Textauszug ▸
□ □ □ □

Freitag, 19. April 2024

Archiv

Zerstörung als Geschäftsmodell
Die Autocrasher von Messring

Neuwagen mit Vollgas gegen die Wand fahren gehört im bayerischen Krailling zum Alltag. Die Firma Messring hat Carcrashing als Geschäftsmodell entwickelt, um damit die passive Sicherheit bei Autounfällen zu erhöhen. Mittlerweile ist sie mit ihren Testanlagen die weltweite Nummer eins.

Von Klaus Lockschen | 27.01.2017
    Zwei Frauen stehen diskutierend vor ihren beschädigten Autos.
    Erst nach zahlreichen Crashtests dürfen Neuwagen zugelassen werden. (imago/Jochen Tack)
    "Manchmal sieht man auf Anlagen Fahrzeuge rumstehen, die auch entsprechend hochpreisig sind, was auch nur ein paar Mal auf der Welt rumfährt. Wo man sich vorstellt: Na, das wird jetzt gleich wirklich kaputt gemacht. Ein bisschen tut´s dann schon weh."
    Zwei Seelen wohnen in seiner Brust, aber als Vertriebschef der bayerischen Firma Messring setzt Wolfgang Rohleder strikt auf Zerstören als Geschäftsmodell. In Krailling ansässig, nahe dem Starnberger See und damit weit ab vom Schuss, ist das Unternehmen in der weltweiten Autobranche dennoch bekannt wie ein bunter Hund. Messring, 1968 vom Ingenieur Ulrich Führer gegründet, ist Weltmarktführer bei Crashanlagen.
    "Der Firmengründer von Messring vor seiner Zeit war für BMW tätig, hat dort den allerersten Versuch, den BMW in Sachen Crash durchgeführt hat, mit nem Fallturm durchgeführt. Und dieser Fallturm war letztlich ein Kran. Da wurde ein Fahrzeug auf zehn, zwölf Meter gehoben und dann einfach fallengelassen. Und es war letztlich mit der ausschlaggebende Punkt, wo BMW gesagt hat: So kann es eigentlich nicht sein, es ist ein Verfahren, was überhaupt nicht reproduzierbar und nachvollziehbar ist."
    Passive Sicherheit optimieren
    Ein Mann sitzt bei untergehender Sonne auf dem Weg nach Hause am Steuer seines Autos.

□ □ □ □

Ausgelesene Einträge ▸

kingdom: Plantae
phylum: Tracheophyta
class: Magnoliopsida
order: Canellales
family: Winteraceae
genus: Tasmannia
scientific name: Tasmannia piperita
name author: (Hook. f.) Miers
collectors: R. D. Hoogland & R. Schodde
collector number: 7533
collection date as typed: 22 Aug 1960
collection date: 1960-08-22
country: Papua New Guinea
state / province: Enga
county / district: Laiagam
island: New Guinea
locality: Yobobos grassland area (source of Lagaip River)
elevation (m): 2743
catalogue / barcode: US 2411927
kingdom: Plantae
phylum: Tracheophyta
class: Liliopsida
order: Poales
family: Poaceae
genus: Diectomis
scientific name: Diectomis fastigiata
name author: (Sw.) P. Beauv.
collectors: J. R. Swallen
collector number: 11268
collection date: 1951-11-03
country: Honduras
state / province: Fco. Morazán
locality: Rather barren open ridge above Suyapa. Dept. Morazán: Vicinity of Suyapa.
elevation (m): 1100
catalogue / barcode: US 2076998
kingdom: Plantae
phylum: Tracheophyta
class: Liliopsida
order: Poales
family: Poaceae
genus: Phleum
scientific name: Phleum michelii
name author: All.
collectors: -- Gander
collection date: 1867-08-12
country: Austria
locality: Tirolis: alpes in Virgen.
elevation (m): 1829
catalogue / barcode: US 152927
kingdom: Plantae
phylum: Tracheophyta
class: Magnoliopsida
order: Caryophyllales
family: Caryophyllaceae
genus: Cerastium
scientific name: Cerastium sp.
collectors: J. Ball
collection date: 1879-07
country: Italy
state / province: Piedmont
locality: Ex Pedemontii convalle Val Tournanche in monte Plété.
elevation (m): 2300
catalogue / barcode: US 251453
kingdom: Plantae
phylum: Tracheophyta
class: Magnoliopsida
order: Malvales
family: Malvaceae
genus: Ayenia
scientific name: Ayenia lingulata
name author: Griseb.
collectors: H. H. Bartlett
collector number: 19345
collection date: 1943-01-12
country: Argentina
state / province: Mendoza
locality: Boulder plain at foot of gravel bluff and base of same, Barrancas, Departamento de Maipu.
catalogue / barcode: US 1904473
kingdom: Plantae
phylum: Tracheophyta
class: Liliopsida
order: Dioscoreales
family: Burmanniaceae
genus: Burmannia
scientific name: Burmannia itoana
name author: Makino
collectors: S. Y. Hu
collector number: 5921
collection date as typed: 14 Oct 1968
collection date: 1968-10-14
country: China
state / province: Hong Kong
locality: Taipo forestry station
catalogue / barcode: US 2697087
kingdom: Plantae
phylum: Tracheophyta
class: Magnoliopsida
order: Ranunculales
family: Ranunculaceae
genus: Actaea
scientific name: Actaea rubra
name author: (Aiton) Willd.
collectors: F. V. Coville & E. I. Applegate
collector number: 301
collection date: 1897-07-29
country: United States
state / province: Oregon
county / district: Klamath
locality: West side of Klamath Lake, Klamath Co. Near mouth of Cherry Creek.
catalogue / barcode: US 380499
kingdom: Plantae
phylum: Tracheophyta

□ □ □ □

Arbeitsauftrag 1 ▸
Beantworte zum Textauszug über die Firma Messring die folgenden Fragen:
(a) In welchem Ort ist Messring ansässig?
(b) In welchem Jahr und von wem wurde Messring gegründet?
(c) Auf welche Höhe wurde das Fahrzeug beim allerersten Crashversuch von BMW gehoben?
Arbeitsauftrag 2 ▸
Schreibe den Textauszug über die Crashanlagen von Messring weiter, im Anschluss an seinen letzten Satz.

Übungsergebnis 1 ▸
(a) In Krailling.
(b) 1968, vom Ingenieur Ulrich Führer.
(c) Auf zehn, zwölf Meter.

Übungsergebnis 2 ▸
    Einmal kurz geblendet und schon ist der Totalschaden da. (imago/mika)
    Das war Ende der 1960er-Jahre. Ulrich Führer betrieb daraufhin Unfallforschung und machte die passive Sicherheit zu seinem Thema. Wenig später entwickelte er für BMW eine erste Anlage.
    Seither wurden mit immer besseren Analysen typischer Unfallmuster in zahlreichen qualitativen Sprüngen das Testverfahren und letztlich die passive Sicherheit von Autos optimiert. Beispielsweise mit stabilen Fahrgastzellen, Knautschzonen, Gurten, Airbags.
    Seit 2000 befindet sich die Firma mit ihren rund 100 Beschäftigten in einem länglichen Gebäude in grauer Betonarchitektur im Industriegebiet von Krailling. Der Grundriss ist der eigenen Testanlage geschuldet. Die misst 75 Meter, kommt aber nur selten zum Zuge, weil sie mittlerweile für einige Unfalltypen zu klein ist, sagt der schlanke Mittfünfziger, Dresscode: Jeans und Shirt.
    Mittig in der Anlage steht gerade für einen US-Kunden versandbereit eine fahrbare blutrote Barriere für Seitenkollisionen. Sie erinnert an ein Mondmobil. Rohleder erklärt:
    "Man macht Crashversuche, um Messdaten von einem Fahrzeug zu bekommen. Messdaten bedeutet Daten von Sensoren, Sensoren, die jetzt zum Beispiel im Fahrzeug verbaut sind, um direkt an den Fahrzeugstrukturen zu messen, oder Sensoren, die jetzt im Dummy verbaut sind, um Rückschlüsse auf Lasten, die jetzt auf den menschlichen Körper wirken würden im Unfall, zu messen. Und Videodaten. Das heißt, also Hochgeschwindigkeitsaufnahmen von dem Objekt: Wie verhält es sich denn wirklich mechanisch?
    Crashanlagen sind ein kompliziertes Zusammenspiel von zahlreichen Systemen. Wie das im Boden fast unsichtbar integrierte, gerade mal fünf Zentimeter schmale Schienensystem, Micro-Track genannt. 300 Meter lang können diese Bahnen sein, auf denen die Fahrzeuge per Seilzug millimeter- und tempogenau geführt werden. Angetrieben von einem gewaltigen Motor, der das Ganze auf Geschwindigkeit bringt. Und viel Steuerungstechnik, Barrieren, Schlitten. Hinzu kommen Kameras mit 1.000 Bildern pro Sekunde, LED-Lichtanlagen mit 100.000 Lux, hell wie im Operationssaal, Messtechnik für Hunderte Sensoren und miniaturisierte Datenrekorder. Und last not least Dummys, betont Rohleder:
    "Also es gibt einen Dummy beispielsweise, also WorldSID und Thor sind so ein paar Schlagworte, die können mit bis zu circa 200 Sensoren ausgestattet werden."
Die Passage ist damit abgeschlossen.